Before the meeting, Coates met with student journalists and writers interested in his newest book from Kalamazoo College, Western Michigan University, Kalamazoo Valley Community College, and high schools in the Kalamazoo area, and answered their questions.
The question and answer session began with the connection that has been described between the work of Coates and the work of novelist, essayist, playwright, and poet James Baldwin. One student asked Coates how he felt about the opinion some have that he is the “next” Baldwin.
“James Baldwin represents a lot of things to a lot of people, so it’s very hard to get a next James Baldwin,” Coates responded. “[He is the] most beautiful essayist I’ve ever read. [He had] clarity, honesty, and mixed that with beautiful poetic language.”
He added, “I just wanted to write a good book.”
Coates went on to discuss some of his other influences, including E.L. Doctorow, and stated that one of his strongest influences was rapper and songwriter Nas.
“[I’m] heavily influenced by poetry,” Coates said. “I’m deeply concerned with rhythm and how sentences feel.”
The journalist explained to the students why he writes about social issues such as race relations in the United States.

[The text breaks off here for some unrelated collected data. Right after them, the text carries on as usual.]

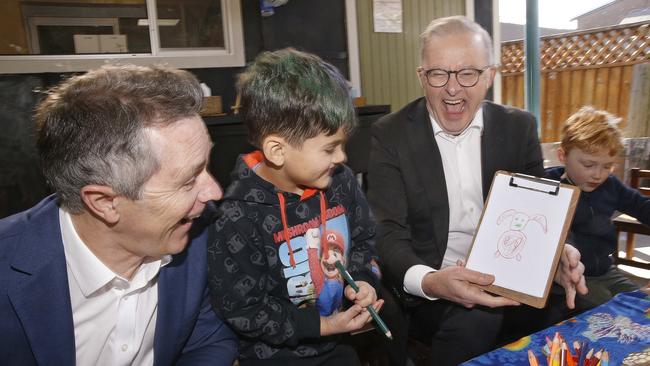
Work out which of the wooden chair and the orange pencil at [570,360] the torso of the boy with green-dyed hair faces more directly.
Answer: the orange pencil

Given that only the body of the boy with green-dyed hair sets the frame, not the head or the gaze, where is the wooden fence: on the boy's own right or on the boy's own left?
on the boy's own left

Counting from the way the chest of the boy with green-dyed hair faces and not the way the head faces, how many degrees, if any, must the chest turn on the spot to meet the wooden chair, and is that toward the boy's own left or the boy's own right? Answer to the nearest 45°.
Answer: approximately 90° to the boy's own left

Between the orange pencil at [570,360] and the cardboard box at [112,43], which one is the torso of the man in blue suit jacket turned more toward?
the orange pencil

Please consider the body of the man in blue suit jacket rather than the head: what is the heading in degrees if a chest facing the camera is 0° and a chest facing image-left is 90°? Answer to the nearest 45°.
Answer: approximately 315°

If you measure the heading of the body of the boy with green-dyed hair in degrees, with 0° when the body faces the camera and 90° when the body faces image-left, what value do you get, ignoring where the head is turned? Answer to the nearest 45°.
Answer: approximately 315°

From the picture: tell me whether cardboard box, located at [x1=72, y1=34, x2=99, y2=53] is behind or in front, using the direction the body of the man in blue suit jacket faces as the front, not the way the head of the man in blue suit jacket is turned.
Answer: behind

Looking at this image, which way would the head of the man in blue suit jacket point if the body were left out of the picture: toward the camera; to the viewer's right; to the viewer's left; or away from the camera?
to the viewer's right
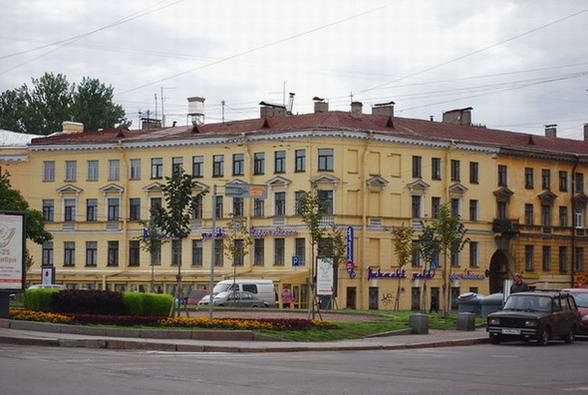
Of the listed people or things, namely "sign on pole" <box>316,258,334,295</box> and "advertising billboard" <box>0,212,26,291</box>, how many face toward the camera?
2

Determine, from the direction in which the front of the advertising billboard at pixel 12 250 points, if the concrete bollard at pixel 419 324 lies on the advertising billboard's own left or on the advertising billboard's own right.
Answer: on the advertising billboard's own left

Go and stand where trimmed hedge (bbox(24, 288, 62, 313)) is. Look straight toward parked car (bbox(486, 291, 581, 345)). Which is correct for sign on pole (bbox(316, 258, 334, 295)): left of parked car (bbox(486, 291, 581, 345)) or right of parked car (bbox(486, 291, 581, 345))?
left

“I’m Black. It didn’t feel like a choice, you know?” Coates said. “When you write something, you’re within it.”
The author of “The Beautiful Struggle” answered questions about Howard University posed by a high school student who had just applied to the university.
“Everyone should go to HBCU (historically Black colleges and universities),” Coates said with a smile. “I didn’t know Black people had any money until I went to Howard…I hadn’t experienced Black people with parents who weren’t both Black. I didn’t know Black people were into Marilyn Manson.”
“[Howard] was a very, very important place to me,” he added.
Coates also answered questions in regard to his thought process while writing his latest book and the idea of struggling.
“Struggle drives me to keep struggling,” Coates said “Struggling is working to a goal.”
He emphasized the importance of persevering in the face of difficulties. Coates said that the question he was trying to answer when he wrote his book, and the question that he thinks every person should try to answer is, “If I told you tomorrow that white supremacy would never be eradicated from this country, would you go home and lie in bed and eat a bag of Doritos?”